#### Problem statement
Copy the rows from their very beginning up to and including the line that contains "بالضغط أو الإلحاح.", keeping every line unchanged. Omit the picture from your answer.

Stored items

┏━━

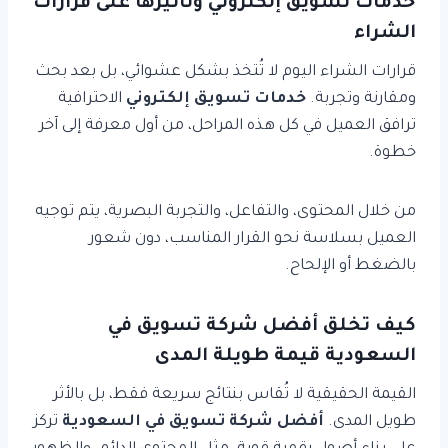
خدمات تسويق إلكتروني وتأثيرها على قرارات
الشراء
قرارات الشراء اليوم لا تُتخذ بشكل عشوائي، بل بعد بحث
ومقارنة وتجربة.
خدمات تسويق إلكتروني
الاحترافية
ترافق العميل في كل هذه المراحل، من أول معرفة إلى آخر
خطوة.
من خلال المحتوى، والتفاعل، والتجربة البصرية، يتم توجيه
العميل بسلاسة نحو القرار المناسب، دون شعور
بالضغط أو الإلحاح.
كيف تخلق أفضل شركة تسويق في
السعودية قيمة طويلة المدى
القيمة الحقيقية لا تُقاس بنتائج سريعة فقط، بل بالأثر
طويل المدى.
أفضل شركة تسويق في السعودية
تركز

┗━━

#### Exercise answer
خدمات تسويق إلكتروني وتأثيرها على قرارات
الشراء
قرارات الشراء اليوم لا تُتخذ بشكل عشوائي، بل بعد بحث
ومقارنة وتجربة.
خدمات تسويق إلكتروني
الاحترافية
ترافق العميل في كل هذه المراحل، من أول معرفة إلى آخر
خطوة.
من خلال المحتوى، والتفاعل، والتجربة البصرية، يتم توجيه
العميل بسلاسة نحو القرار المناسب، دون شعور
بالضغط أو الإلحاح.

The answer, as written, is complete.